Copy every line from the records below that carries the word "palmeira".

# Records to process
┄┄┄┄┄┄┄┄┄┄

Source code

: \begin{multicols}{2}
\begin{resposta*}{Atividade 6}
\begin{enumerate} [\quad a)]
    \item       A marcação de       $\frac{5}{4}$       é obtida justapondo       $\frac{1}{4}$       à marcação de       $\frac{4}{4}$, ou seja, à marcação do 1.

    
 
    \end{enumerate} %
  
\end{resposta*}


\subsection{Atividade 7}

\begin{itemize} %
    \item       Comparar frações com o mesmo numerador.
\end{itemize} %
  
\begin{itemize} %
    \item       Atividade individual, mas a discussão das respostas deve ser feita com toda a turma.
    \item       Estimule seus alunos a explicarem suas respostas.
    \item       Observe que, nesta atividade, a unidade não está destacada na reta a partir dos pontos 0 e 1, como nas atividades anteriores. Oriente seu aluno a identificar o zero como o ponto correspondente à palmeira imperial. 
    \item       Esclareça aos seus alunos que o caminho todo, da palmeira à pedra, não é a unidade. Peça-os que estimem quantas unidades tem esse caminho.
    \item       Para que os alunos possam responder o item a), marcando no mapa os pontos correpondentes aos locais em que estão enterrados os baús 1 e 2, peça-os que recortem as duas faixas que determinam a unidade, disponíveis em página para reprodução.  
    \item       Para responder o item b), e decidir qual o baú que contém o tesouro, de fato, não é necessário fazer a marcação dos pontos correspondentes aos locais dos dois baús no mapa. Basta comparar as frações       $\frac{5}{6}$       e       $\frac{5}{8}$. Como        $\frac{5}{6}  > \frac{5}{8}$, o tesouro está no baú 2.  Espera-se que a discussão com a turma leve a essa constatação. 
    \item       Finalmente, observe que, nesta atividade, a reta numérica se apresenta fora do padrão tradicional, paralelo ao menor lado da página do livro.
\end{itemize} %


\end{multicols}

┄┄┄┄┄┄┄┄┄┄

# Response for this exercise
    \item       Observe que, nesta atividade, a unidade não está destacada na reta a partir dos pontos 0 e 1, como nas atividades anteriores. Oriente seu aluno a identificar o zero como o ponto correspondente à palmeira imperial. 
    \item       Esclareça aos seus alunos que o caminho todo, da palmeira à pedra, não é a unidade. Peça-os que estimem quantas unidades tem esse caminho.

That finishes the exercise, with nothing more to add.